A long list of names has been associated with Ballynona Lodge over its 200 years of history: Catholic and Protestant, military and land-owning, likely to have been built originally by the Wigmore family who’d been in East Cork since the 17th century.

The family had owned the original Ballynona House, and various estate lodges and cottages, with the Wigmore name recalled of late, as the replacement 1890s Ballynona House came for sale (guiding €950,000 on five acres) and Ballynona Cottage ( a pretty “cottage orné”), which recently got a price drop to €795,000; both are on several acres of ground and hold rustic, rooted rural life promises.

Ms Hegarty has fallen for its understated but undoubted charms and upgraded comforts, with a navy Aga in a cosy kitchen next to a quirky corner-set old bread proving oven.

It wasn’t always carrying this name.

“It was originally called Ballynona Cottage, but a previous owner who moved into it couldn’t bring himself to say he lived in a cottage, so he change its name to ‘lodge’,” says vendor Barbara Hassey with a smile.

Lucky whomever gets to buy it, though, as it’s one of those rare buys of period property that is very easily managed, in great condition, never over-restored but still well-invested in, so that any further spend should be discretionary, while the maturity of the woodland and garden is a boon — enough to do to provide joy, but not so much that it’s a burden.

And, oh, that courtyard behind, with one of the lodge’s two glasshouses, its field-fed trough, the Hasseys’ two lolling dogs Rollo and Myrtle navigating the steps up to it (one wall has traditionally been whitewashed for a touch of Crete on sunny day) the old stone barn and buildings, roofed and dry, with masses of storage and holding timber from the land for years’ worth of stove use to keep the home fires burning.

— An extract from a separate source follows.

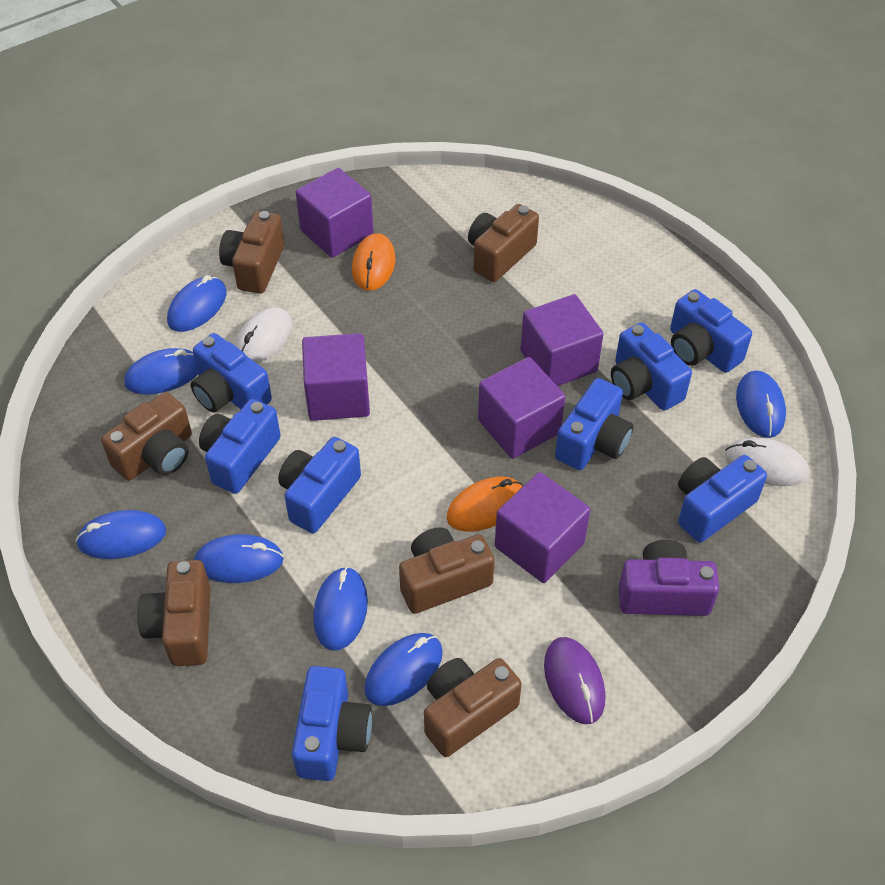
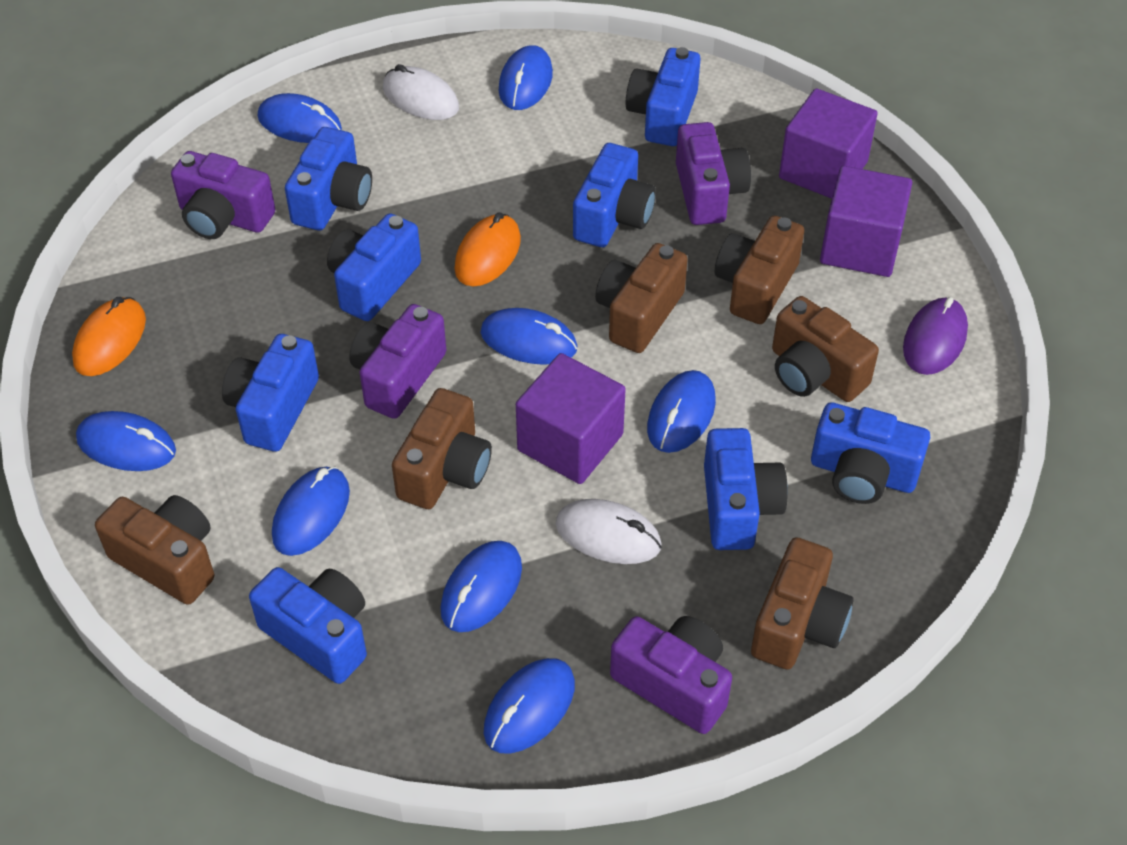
blue mouse: [76,510,166,559] [124,348,198,394] [167,275,227,332] [194,534,284,583] [313,566,368,651] [364,633,443,706] [736,370,786,438] = 7 -> [76,411,176,471] [258,93,342,143] [272,467,350,556] [440,541,522,632] [481,308,577,365] [484,658,575,754] [499,45,553,110] [647,370,716,453] = 8
purple camera: [619,540,720,616] = 1 -> [171,151,275,239] [349,304,446,419] [610,616,732,734] [676,122,751,225] = 4
purple cube: [296,168,374,258] [302,333,370,421] [478,357,565,459] [495,472,590,583] [520,294,604,386] = 5 -> [516,353,626,484] [779,89,878,199] [820,166,912,277] = 3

Inside, the main drawing room to the left with broad internal arch has a wood-burning stove in a pitch pine surround, with coved ceiling, and deep-set window in a front wall several feet thick.
A dining room across the hall has an original — or at least quite grand — white marble fireplace with an open fire in a cast iron surround, a gleaming old pine floor, and a door to the side leads to a home office with a further marble chimneypiece.

Also at ground is a store/utility with shelving for wines (a van run to France for vin, via the N25 and Rosslare ferry anyone?), a bedroom or space for other uses, a guest WC and a sewing room/art room/ den.

A mid-ships staircase with slender spindles gently leads to a first floor with four bedrooms — one with en suite bathroom, the other with a lovely stone fireplace — laid out off two landings.